[Stored dataset items]
————————

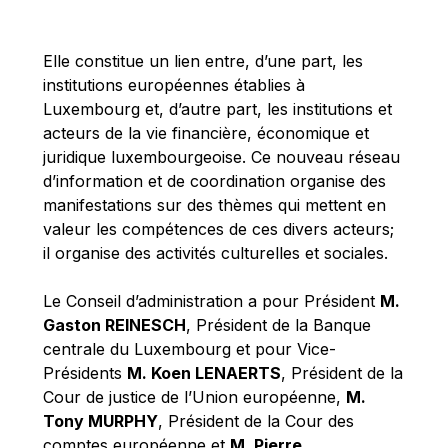
Michael Berry
Michael Palmer
Elle constitue un lien entre, d’une part, les
Michael Sohlman
institutions européennes établies à
Michel Goedert
Luxembourg et, d’autre part, les institutions et
acteurs de la vie financière, économique et
Mireille Delmas-Marty
juridique luxembourgeoise. Ce nouveau réseau
Nobuo Tanaka
d’information et de coordination organise des
Otmar Issing
manifestations sur des thèmes qui mettent en
valeur les compétences de ces divers acteurs;
Paolo Mengozzi
il organise des activités culturelles et sociales.
Paschal Donohoe
Pat Cox
Le Conseil d’administration a pour Président
M.
Gaston REINESCH
, Président de la Banque
Patrizia Nanz
centrale du Luxembourg et pour Vice-
Philippe Maystadt
Présidents
M. Koen LENAERTS
, Président de la
Pierre Gramegna
Cour de justice de l’Union européenne,
M.
Tony MURPHY
, Président de la Cour des
Richard Pelly
comptes européenne et
M. Pierre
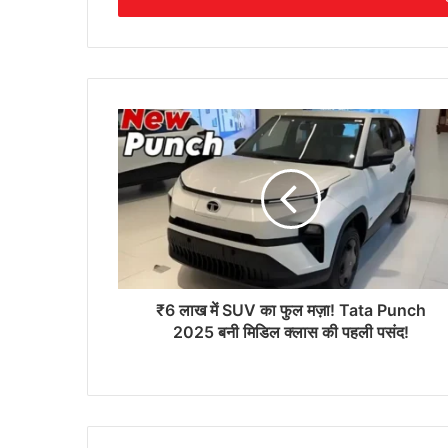
₹6 लाख में SUV का फुल मज़ा! Tata Punch
2025 बनी मिडिल क्लास की पहली पसंद!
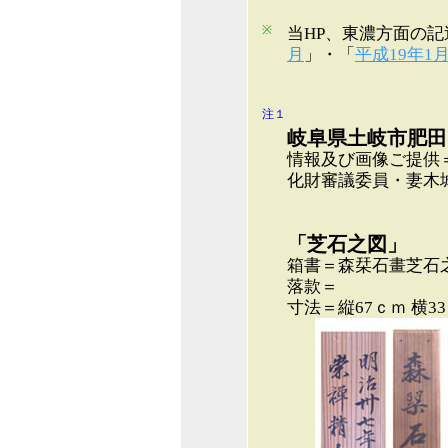
※
当HP、東濃方面の記
月
」・「
平成19年1
注１
岐阜県土岐市肥田
情報及び画像ご提供
化財審議委員・妻木
「芝石之図」
箱書＝森栞石畫芝石
落款＝
寸法＝縦67ｃｍ 横3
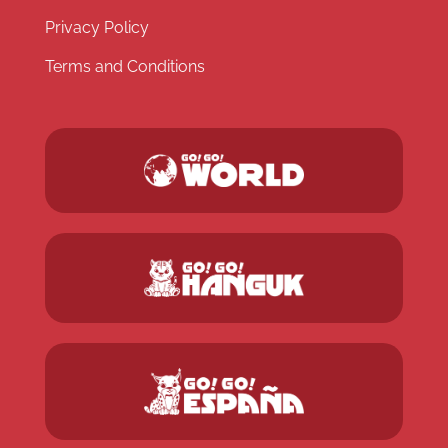
Privacy Policy
Terms and Conditions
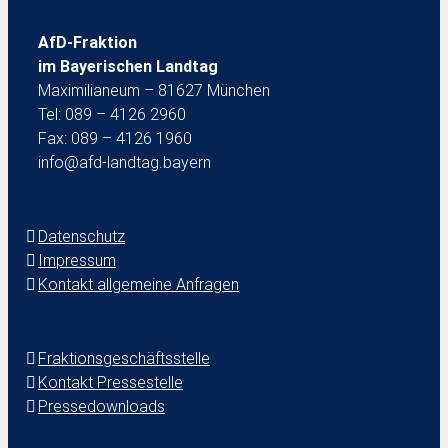
AfD-Fraktion
im Bayerischen Landtag
Maximilianeum – 81627 München
Tel: 089 – 4126 2960
Fax: 089 – 4126 1960
info@afd-landtag.bayern
Datenschutz
Impressum
Kontakt allgemeine Anfragen
Fraktionsgeschäftsstelle
Kontakt Pressestelle
Pressedownloads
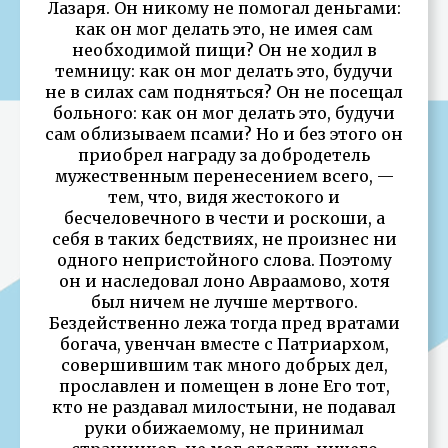
Лазаря. Он никому не помогал деньгами:
как он мог делать это, не имея сам
необходимой пищи? Он не ходил в
темницу: как он мог делать это, будучи
не в силах сам подняться? Он не посещал
больного: как он мог делать это, будучи
сам облизываем псами? Но и без этого он
приобрел награду за добродетель
мужественным перенесением всего, —
тем, что, видя жестокого и
бесчеловечного в чести и роскоши, а
себя в таких бедствиях, не произнес ни
одного непристойного слова. Поэтому
он и наследовал лоно Авраамово, хотя
был ничем не лучше мертвого.
Бездейственно лежа тогда пред вратами
богача, увенчан вместе с Патриархом,
совершившим так много добрых дел,
прославлен и помещен в лоне Его тот,
кто не раздавал милостыни, не подавал
руки обижаемому, не принимал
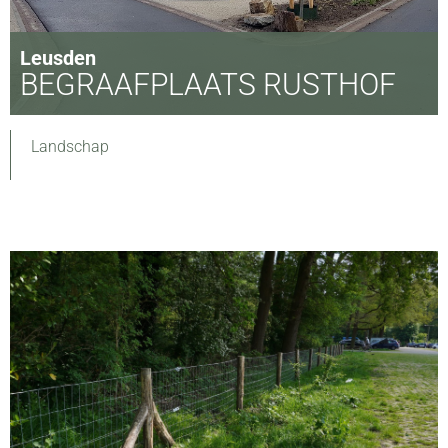
Leusden
BEGRAAFPLAATS RUSTHOF
Landschap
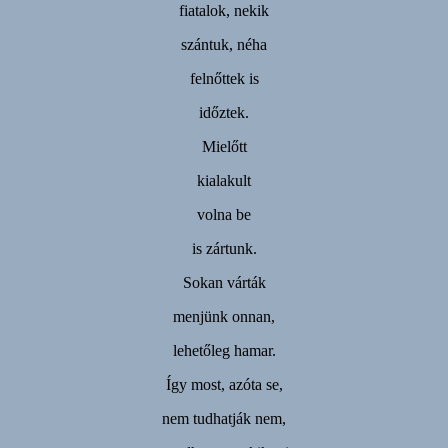
fiatalok, nekik
szántuk, néha
felnőttek is
időztek.
Mielőtt
kialakult
volna be
is zártunk.
Sokan várták
menjünk onnan,
lehetőleg hamar.
Így most, azóta se,
nem tudhatják nem,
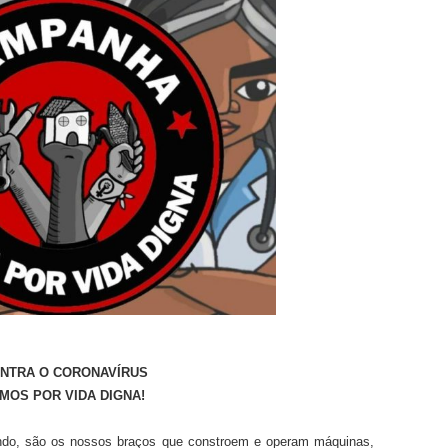
ONTRA O CORONAVÍRUS
MOS POR VIDA DIGNA!
ndo, são os nossos braços que constroem e operam máquinas,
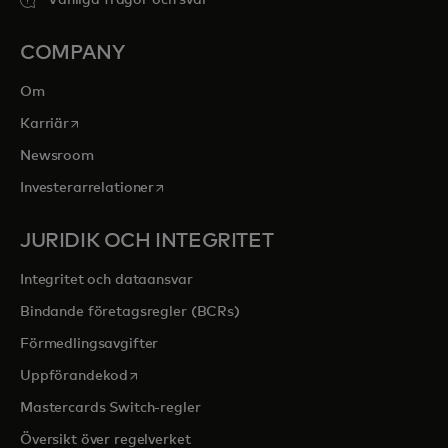
Vanliga frågor och svar
COMPANY
Om
opens in a new tab
Karriär
Newsroom
opens in a new tab
Investerarrelationer
JURIDIK OCH INTEGRITET
Integritet och dataansvar
Bindande företagsregler (BCRs)
Förmedlingsavgifter
opens in a new tab
Uppförandekod
Mastercards Switch-regler
Översikt över regelverket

————————

### What to do
Return all lines from the entries that contain the string "Cour".

### Task output
Cour de justice de l’Union européenne,
, Président de la Cour des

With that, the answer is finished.